I woke up in a world where bright white light bends its way through gauzy curtains and refracts and reflects into shapes on the wall; where muffled sounds echo up from the street below, just distant enough to make this little apartment feel like a cabin up high in the sky.
Here, in this world, on this morning, the only qualification for being called "Doctor!" is a white Doc McStuffins coat; and it's perfectly normal to don a sparkly tutu over any other article of clothing--or no clothes at all. There are masterpiece works of art coming to life on a miniature easel in the corner, though they'll likely never be seen, like the second bedroom off the right of the hall is a secret storehouse of created treasure. The native tongue is composed of words no one else has heard of; I consider myself proficient, and to witness the clear and simple communication between its speakers is a beautiful thing. I study their faces built from the smoothest porcelain skin, large round eyes carved out that seem to see all.
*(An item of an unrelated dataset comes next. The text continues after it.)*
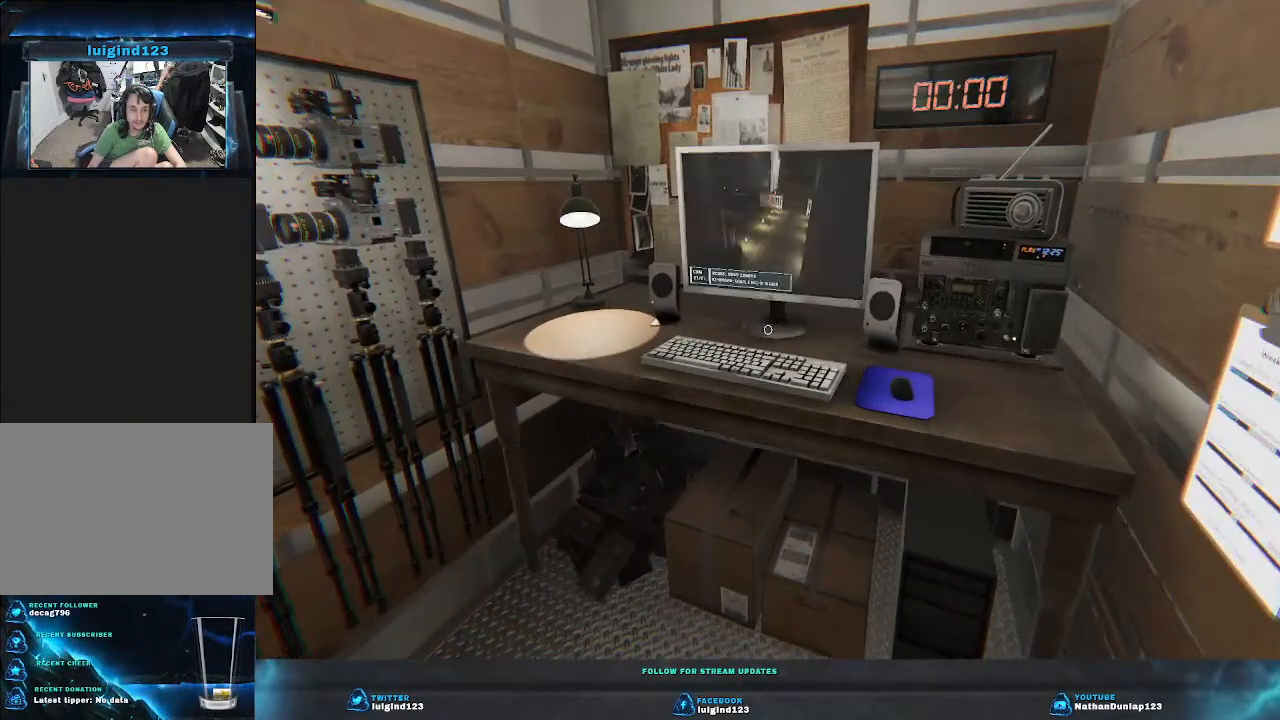
{"keys": [], "events": [[33, "d", "down"], [33, "w", "down"], [433, "w", "up"], [467, "d", "up"]]}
I wasn't happy, at first, to wake up today. The bendy light felt foreign and too hard to bear alone this morning. In short: I didn't feel like doing all the things I had to do. I didn't want to be the housekeeper or the laundress or the disciplinarian or the Decider of All Things.
So, I wasn't. Instead, I was an anthropologist, privileged to have found this mystical spot to observe such rare and breathtaking and short-lived wonders, learning what they mean within the bigger picture, but mostly enjoying their tiny, simple perfection.